- **To be done**:
Copy the passage of the bricked-phone forum thread from "If you need" to "before you started?" word for word.

I've tried taking out both battery and sdcard and putting them back but no luck. I'm really lost as to what I can do next in order to fix this problem.
If you need any further information please let me know and thank you again for trying to help me!
I don't really see how you managed to get a fc with rsdlite.
Did you reboot your phone (turn off) then boot into usb recovery (power on while holding up, for the droid)?
Sent from my Droid using XDA App
I am by no means an expert and could be just wasting your time but in the absence of expert opinions something is better than nothing right? It sounds to me like maybe you have a bad battery that as luck would have it failed during the update/rewrite. Have you tried getting into recovery with the battery pulled running straight off the ac adapter? Hopefully you made a clockwork/nandroid backup before you started?
sent from a random hobo's droid on xda's app
I'm not an expert either, but having just successfully rooted my droid and installed cyanogen I feel the need to ask: did you hold up on the d-pad while RSD rebooted the phone the first time? If not then you needed to immediately restart the process.
I think you need to use a separate battery charger (meaning that charging battery without a phone) to charge the battery.
Sometimes, battery won't hold a charge when your phone is a brick.
BTW, it appears that you are having the same issue with mine.
(I can't post a URL because I am new here, but you can take a look at my article in this section, called "[S.O.S] A rare MILESTONE brick situation". )
I had the same problem (battery won't charge and phone won't start-up), I had to purchase a separate battery charger, and then flashed another SBF, to make the phone charging normal. (Although my phone is still a brick, but not a problem with battery. )
The newest update bricked the device and i'm looking to get some files off the phone before using the sbf to restore. Is there a way to have ADB access if you are not able to successfully boot into the OS?
Hey, as an avid flasher (gosh i believe i did it over 15 times just this month =O), I noticed that even if you reflash everything on your phone, only your apps are erased as well as some data. If you're looking to back up stuff in the internal SD card, you should be fine as flashing won't touch that. As for if you're looking to grab some user data, I don't believe there's a way to do that, but I could totally be wrong. Sorry if that didn't help =\
if you reboot holding arrow down, it seems like I saw a USB enumeration option if you keep pressing down volume through the option. That may be a way to get the stuff off, depends what you want to do though.

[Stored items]
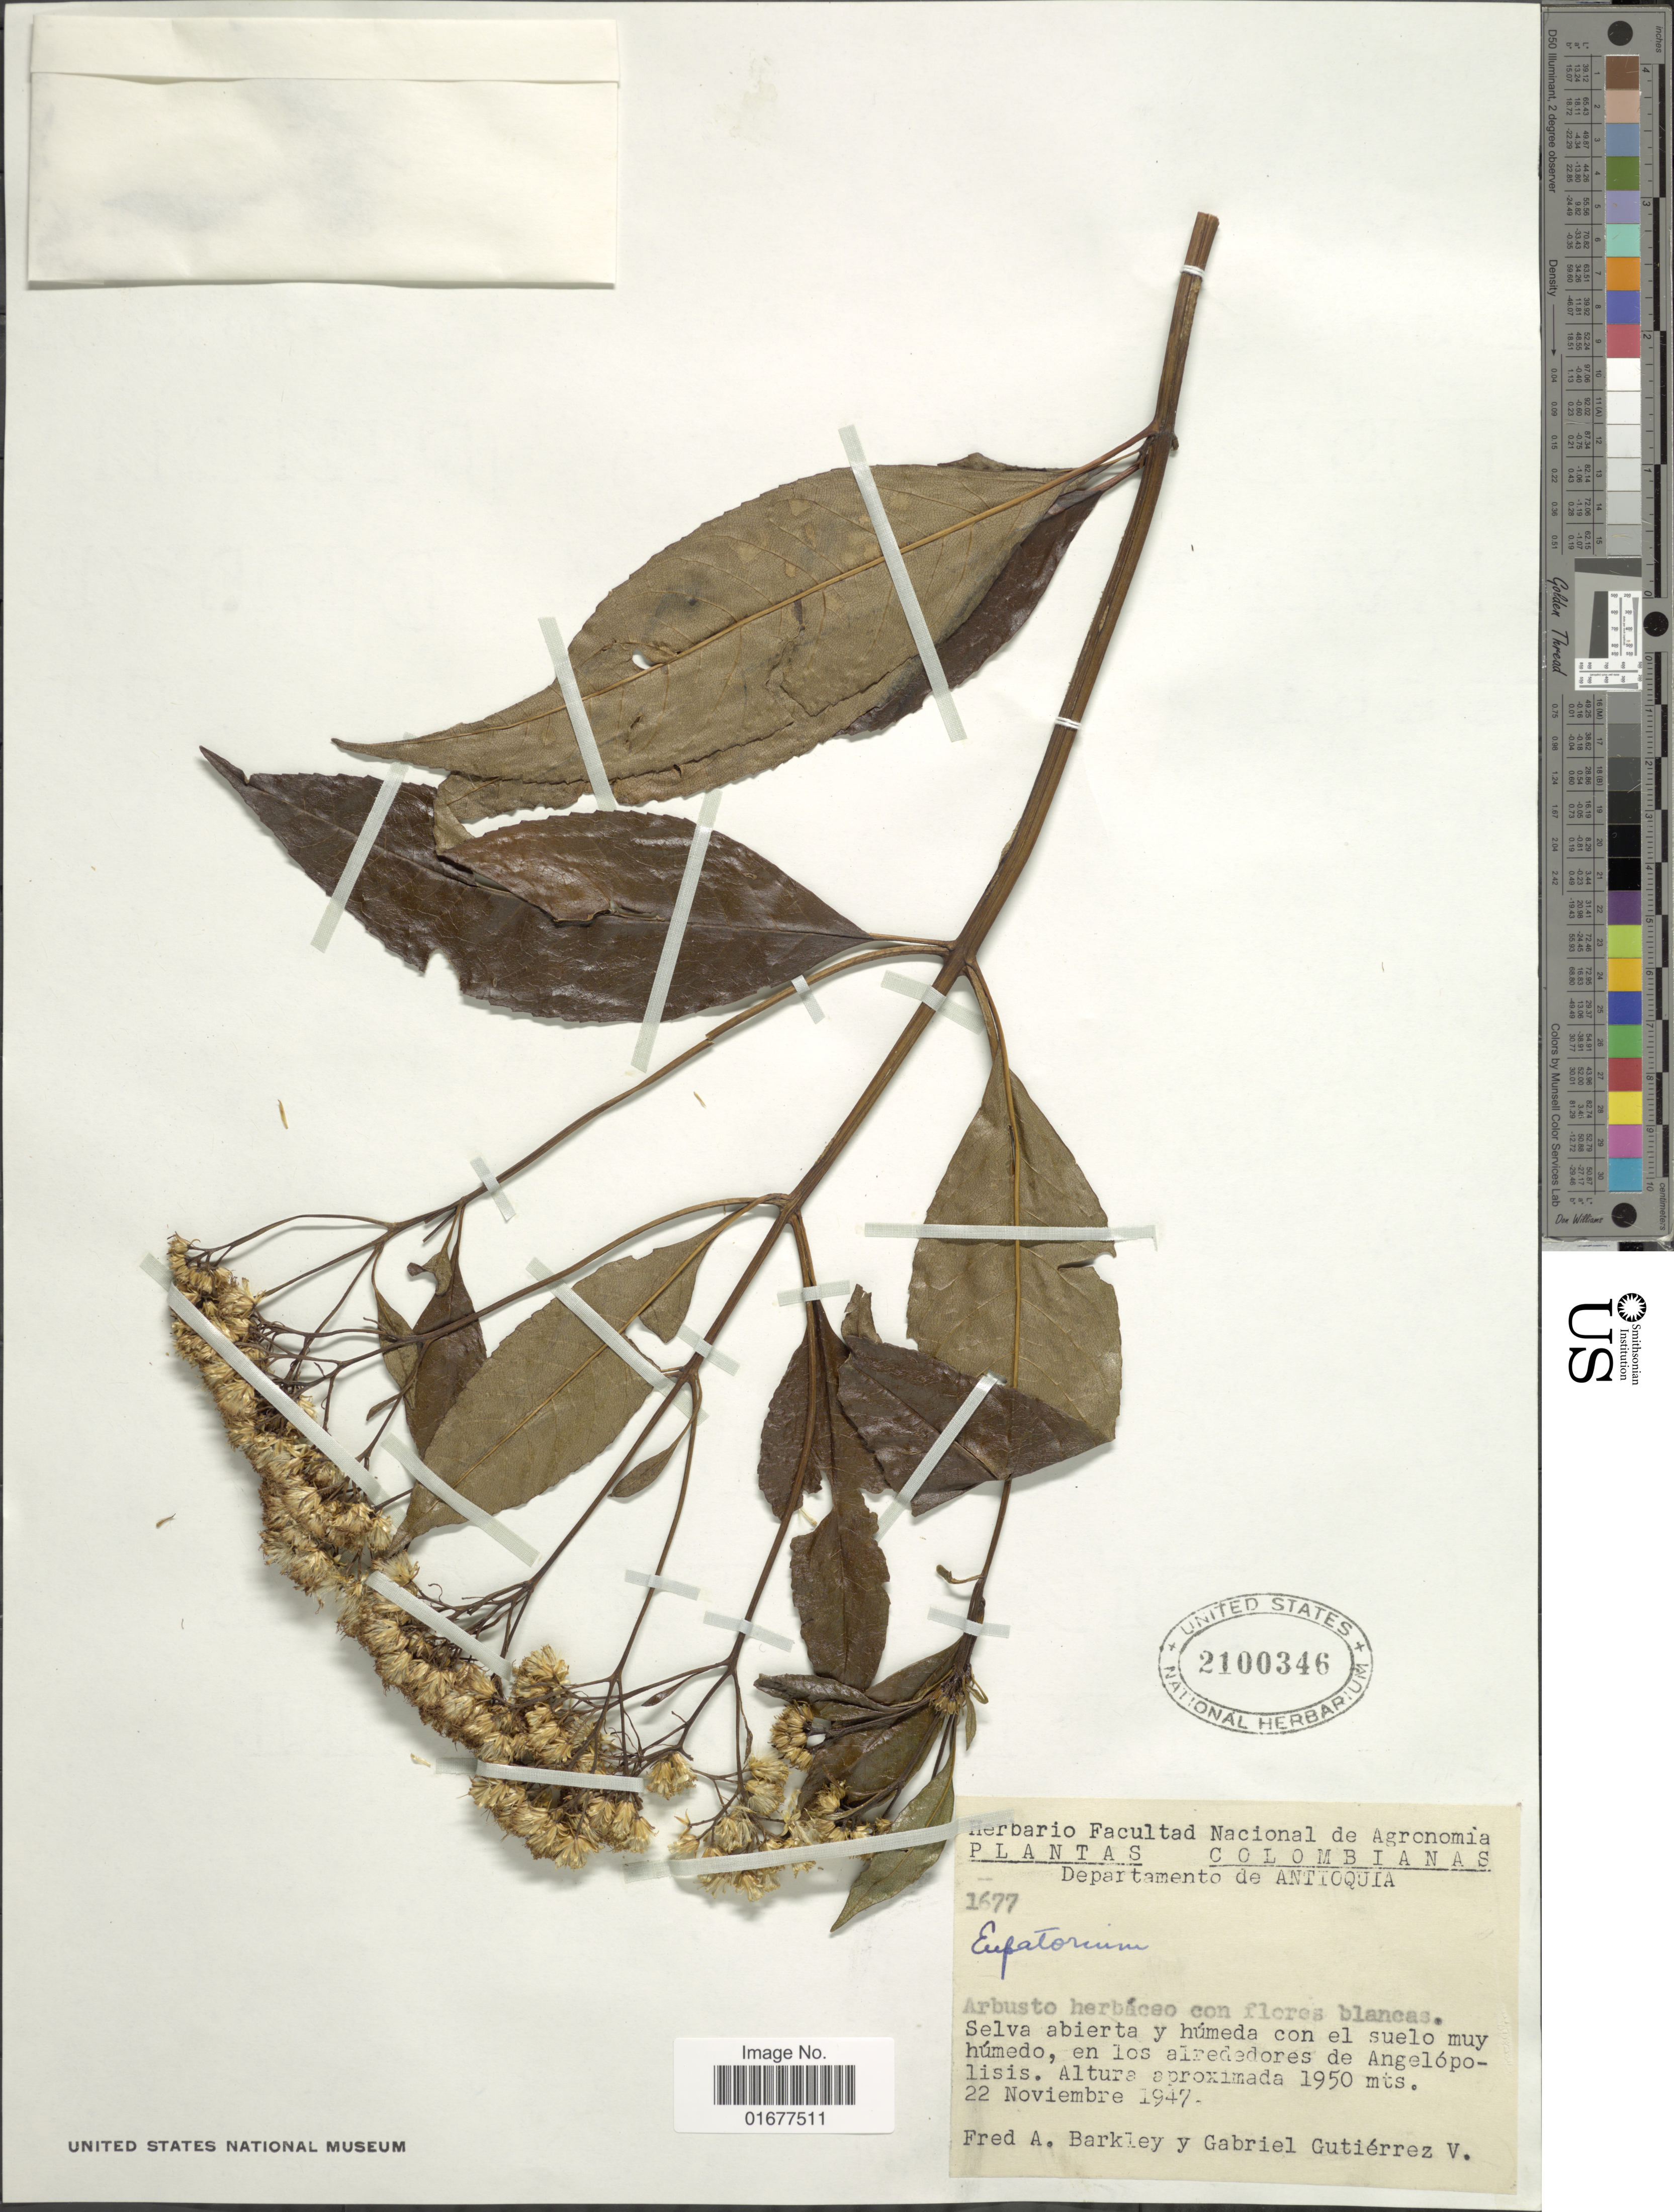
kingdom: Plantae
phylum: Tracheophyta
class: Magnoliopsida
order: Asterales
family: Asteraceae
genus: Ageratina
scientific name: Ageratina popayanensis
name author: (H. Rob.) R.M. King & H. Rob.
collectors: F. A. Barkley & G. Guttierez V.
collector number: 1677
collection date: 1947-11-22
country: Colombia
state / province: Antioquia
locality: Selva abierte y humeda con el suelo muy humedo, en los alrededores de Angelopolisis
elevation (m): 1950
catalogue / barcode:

- **Response below**:
If you need any further information please let me know and thank you again for trying to help me!
I don't really see how you managed to get a fc with rsdlite.
Did you reboot your phone (turn off) then boot into usb recovery (power on while holding up, for the droid)?
Sent from my Droid using XDA App
I am by no means an expert and could be just wasting your time but in the absence of expert opinions something is better than nothing right? It sounds to me like maybe you have a bad battery that as luck would have it failed during the update/rewrite. Have you tried getting into recovery with the battery pulled running straight off the ac adapter? Hopefully you made a clockwork/nandroid backup before you started?